Robots & Sensors, Part II


The benefits of utility automation

Last month, we discussed utility technologies for monitoring, data collection, and remote-control technologies, such as AMI (Advanced Metering Infrastructure) and SCADA (Supervisory Control and
Data Acquisition). This month, we’ll dive deeper by looking into utility automation––or the ability of the system to respond to an event without any direct human input!

There are many different aspects of utility automation, including data and software integration, disconnects and reconnects, and asset control. Automation technologies such as reclosers have been around for decades, but more digital technologies are entering the market, offering greater functionality for electric utilities. In this article, we’ll focus primarily on one part of asset control––smart feeder switching (SFS).

The Benefits of Utility Automation and SFS

There are two main benefits of SFS for electric utilities:

1. Automatic service restoration to non-faulted sections after a permanent fault
2. Dynamic reconfiguration of the distribution network to prevent overloading, minimize outage risks, and achieve load balancing

What this means in plain English: SFS helps bring back power faster after an outage and makes sure it’s done in a safe way.

How Does SFS Work?

There are many technologies that fit under the SFS umbrella, but generally there are three core technologies deployed in the following order:

1. Switch automation
2. Recloser automation
3. Pulse closing

Switch Automation

This technology is great for members who can be served by two or more sources. For example, assume a university is connected by two power lines (each of these lines is referred to as a feeder) from a substation, and a tree falls on the primary feeder powering the university. The system will sense that a fault has occurred and stop sending power through the damaged feeder. With automation, the system will attempt to route power through the backup feeder instead. This can happen so fast that the university may not even notice that a fault occurred on the system.

Recloser Automation

There are many different causes of faults in electrical systems, including lightning, ice, trees, animals, equipment failure, and others. While some faults are “permanent” (a pole or line has been damaged and requires physical repair), others are “temporary” (an animal touches two phases and falls off).

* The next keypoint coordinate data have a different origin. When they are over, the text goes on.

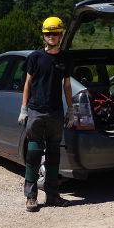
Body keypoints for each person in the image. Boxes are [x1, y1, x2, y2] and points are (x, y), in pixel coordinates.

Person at [18, 16, 74, 212]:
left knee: (53, 156)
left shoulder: (65, 58)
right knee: (33, 154)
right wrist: (24, 108)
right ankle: (31, 196)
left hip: (56, 112)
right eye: (48, 33)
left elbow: (67, 86)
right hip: (36, 111)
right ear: (43, 35)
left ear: (61, 35)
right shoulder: (35, 57)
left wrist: (71, 110)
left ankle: (52, 195)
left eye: (56, 33)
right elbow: (27, 83)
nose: (52, 36)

A temporary fault typically does not damage equipment but will still cause a feeder to momentarily lose power. This is where the automatic recloser comes in. After the circuit is opened (halting the flow of power), the automatic recloser will attempt to restore power after a few moments. If the fault is temporary and has cleared, service will be restored with the member noticing only a brief pause in service. If the fault is permanent, the recloser will re-open, shutting down power on that feeder.

Pulse Closing Pulse closing complements reclosers by allowing the system to send out a limited pulse of energy to check for unresolved faults. The purpose is to minimize stress on electrical equipment. Without this technology, every time a recloser closes onto a faulted circuit, a surge of electricity can flow onto the circuit, resulting in equipment damage over time.

Together, these technologies help support the core mission of electric cooperatives to provide safe, reliable, and affordable electricity to their members.

Thomas Kirk is an associate analyst of distributed energy resources for the Arlington, Va.-based National Rural Electric Cooperative Association.